FIG. 1 is an exploded perspective view of a casting apparatus according to a first embodiment of the present invention.

FIG. 2 is an explanatory perspective view of a metal mold member constituting the casting apparatus.

FIG. 3 is an explanatory longitudinal sectional view of the metal mold member.

FIG. 4 is a partial vertical cross-sectional explanatory view of the metal mold member.

FIG. 5 is a partial perspective explanatory view of the casting apparatus.

FIG. 6 is an explanatory perspective view showing a state in which the metal mold member is embedded in a mold constituting the casting apparatus.

FIG. 7 is a perspective explanatory view showing a state where the mold is inverted.

FIG. 8 is an explanatory perspective view when the foam model is removed from the mold.

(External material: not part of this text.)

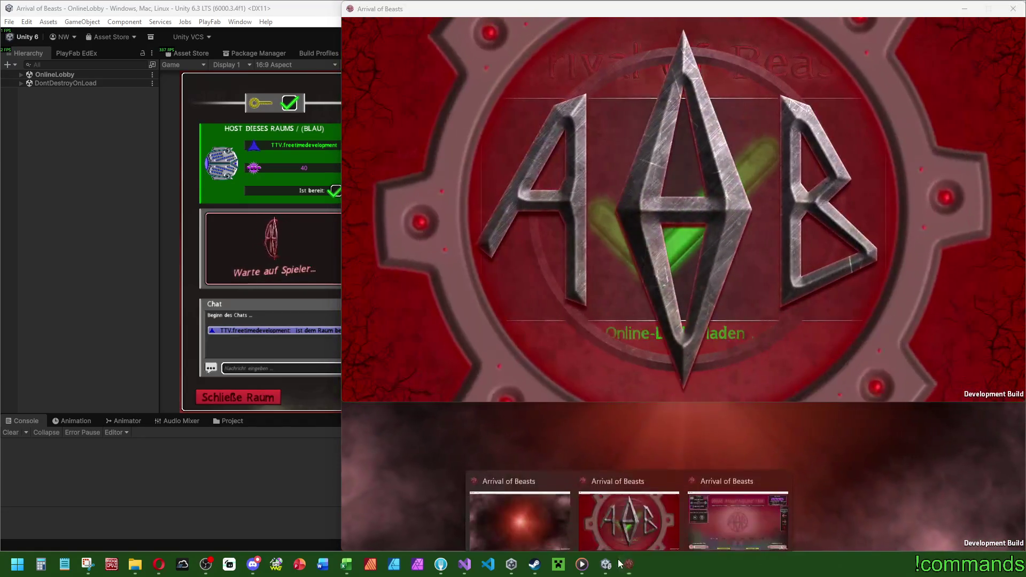
{"action": "left_click", "coordinate": [629, 513]}
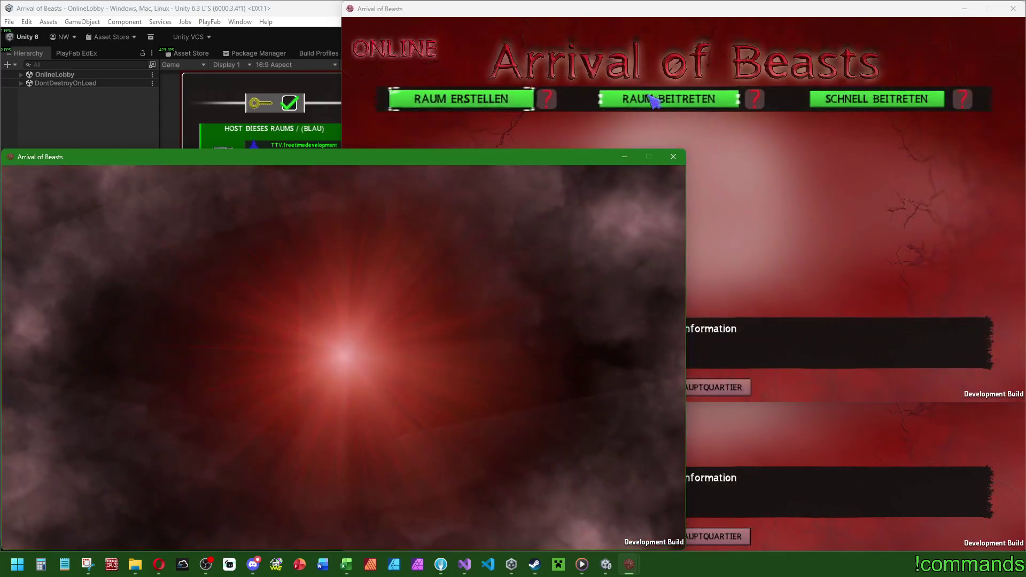
{"action": "left_click", "coordinate": [831, 184]}
{"action": "left_click", "coordinate": [669, 99]}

FIG. 9 is an explanatory longitudinal sectional view when a molten metal is poured into a cavity in the mold.

FIG. 10 is a perspective view illustrating a state in which the cavity is filled with a molten metal.

FIG. 11 is an explanatory perspective view of a mold removed from the mold.

FIG. 12 is a schematic perspective explanatory view of a press for pressing a cast mold.

FIG. 13 is a schematic longitudinal sectional view of a casting apparatus according to a second embodiment of the present invention.

[Explanation of symbols]

10, 80: casting apparatus 12, 86: mold 14: cavity surface 16a to 16d,
88: Metal mold member 18: Iron frame 22, 84: Foam model 24, 82: Foundry sand 26a to 26d,
94: surface portions 28a to 28d, 92: air conduits 30a to 30d,
90 ... passage 32 ... cold air supply means 34a-34c ...
Iron plates 36a to 36d Temperature sensors 40 Cavities 42 Gates 44 Melts 46 Molds 46a Molding surfaces 50 Press machines 58 Pushers

──────────────────────────────────────────────────の Continued on the front page (51) Int.Cl. ⁷ Identification symbol FI Theme coat ゛ (Reference) B22D 27/04 B22D 27/04 G (72) Inventor Hiroyuki Tomitsu 1-10-Ninzayama, Sayama-shi, Saitama 1 Honda Engineering Co., Ltd. (72) Nobuho Kikuchi, Inventor 1-10-1 Shinsayama, Sayama City, Saitama Prefecture Honda Engineering Co., Ltd. (72) Masanori Yoshinaga 1-10-1, Shinsayama, Sayama City, Saitama Prefecture Inside Honda Engineering Co., Ltd. (72) Kazuhiro Taguchi 1-10-1 Shinsayama, Sayama City, Saitama Prefecture Inside Honda Engineering Co., Ltd. (72) Inventor Shinji Miyachi 71, Nishinakahama, Yoshida, Oda, Kira-cho, Hazu-gun, Aichi Pref. House (72) inventor Yoshitsugu Kaneko Aichi Prefecture Hazu-gun Kira-cho Oaza Yoshida shaped Nishinaka Hama # 71 areas Kaneko alloy Co., Ltd. in the F-term (reference) 4E093 FA03 FC03 GA08 GB01 GB15 NA02 NB09

Claims (6)

[Claims] 1. A metal member having a cooling passage therein,
A step of disposing as a surface mold on a cavity surface of a mold made of molding sand or the like, and pouring a molten metal of a zinc alloy or an aluminum alloy into the cavity, and supplying a cooling medium to the cooling passage, Cooling the molten metal to produce a mold. 2. The casting method according to claim 1, wherein the mold is a resin molding mold, and the entire surface of the metal molding member is formed by the surface of the metal mold member. Casting method. 3. The casting method according to claim 1, wherein when the mold taken out of the cavity of the mold is cooled, the mold is held under pressure to prevent generation of distortion. Characteristic casting method. 4. A casting apparatus for casting a mold using a molten metal of a zinc alloy or an aluminum alloy, comprising: a mold made of molding sand or the like; and a surface mold on a cavity surface of the mold. A casting apparatus comprising: a metal mold member having a cooling passage therein; and a refrigerant supply unit communicating with the cooling passage and flowing a cooling medium. 5. The casting apparatus according to claim 4, wherein said metal mold member is provided with a plurality of said cooling passages, and each cooling passage corresponding to a corner or a vertical portion of said metal mold member. A casting apparatus, wherein an interval between the cooling passages is set smaller than an interval between the cooling passages corresponding to the horizontal flat portion of the metal mold member. 6. The casting apparatus according to claim 4, wherein said metal mold member is divided into a plurality of parts.